Le dernier véritable titre de l’album, Plateau of the
Ages, entièrement instrumental du haut de ses 12,26 minutes, nous confirme la nouvelle direction prise par
Agalloch : plus spectral et aérien, plus léger et lumineux, une sorte de post rock épique, spatial et onirique qui nous ballotte tranquillement dans son univers transcendantal, alternant parties puissantes et émotionnelles (ce long passage central hypnotique me rappelle presque la magie de
Lustre) et accalmies plus contemplatives, une musique faussement naïve et simple qui, si elle s’adresse plus à l’âme qu’à l’intellect, n’en est pas moins d’une richesse musicale insoupçonnée grâce à ce canevas de guitares mélodiques et sombres qui se plait à explorer différents horizons.
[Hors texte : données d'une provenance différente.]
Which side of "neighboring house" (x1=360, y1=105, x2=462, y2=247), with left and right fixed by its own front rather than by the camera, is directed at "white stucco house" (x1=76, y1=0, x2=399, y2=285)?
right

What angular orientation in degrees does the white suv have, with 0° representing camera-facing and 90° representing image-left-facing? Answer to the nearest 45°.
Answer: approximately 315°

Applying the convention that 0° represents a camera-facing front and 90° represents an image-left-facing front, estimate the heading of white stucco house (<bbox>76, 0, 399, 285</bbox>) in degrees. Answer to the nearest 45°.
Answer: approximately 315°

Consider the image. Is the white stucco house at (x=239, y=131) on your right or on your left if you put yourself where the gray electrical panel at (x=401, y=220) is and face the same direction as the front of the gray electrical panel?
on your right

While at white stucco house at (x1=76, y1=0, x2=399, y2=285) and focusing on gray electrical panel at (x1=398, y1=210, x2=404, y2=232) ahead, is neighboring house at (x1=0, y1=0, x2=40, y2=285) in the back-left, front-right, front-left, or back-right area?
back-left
Agalloch est encore parvenu à créer une œuvre magique et envoûtante, et parvient à se renouveler tout en conservant ses racines musicales.
Pas de grand changement à l’horizon, les amateurs du groupe ne seront pas dépaysés, même si les Américains semblent amorcer un virage plus mélodique et spatial que sur l’album précédent. The
Serpent and the
Sphere allie puissance et douceur et parviendra à combler tous les amateurs de mélancolie musicale, probablement même en dehors des sphères du metal. Un album magnifique qui vient une fois de plus confirmer tout le talent d’un des combos les plus atypiques et doués de la scène metal actuelle.
2022 après un dernier commentaire datant de 2015, juste pour confirmer qu'à 50 piges passées, on peut encore découvrir des pépites, j'adhère à tous les albums de ce groupe que je ne connaissais pas jusqu'à peu.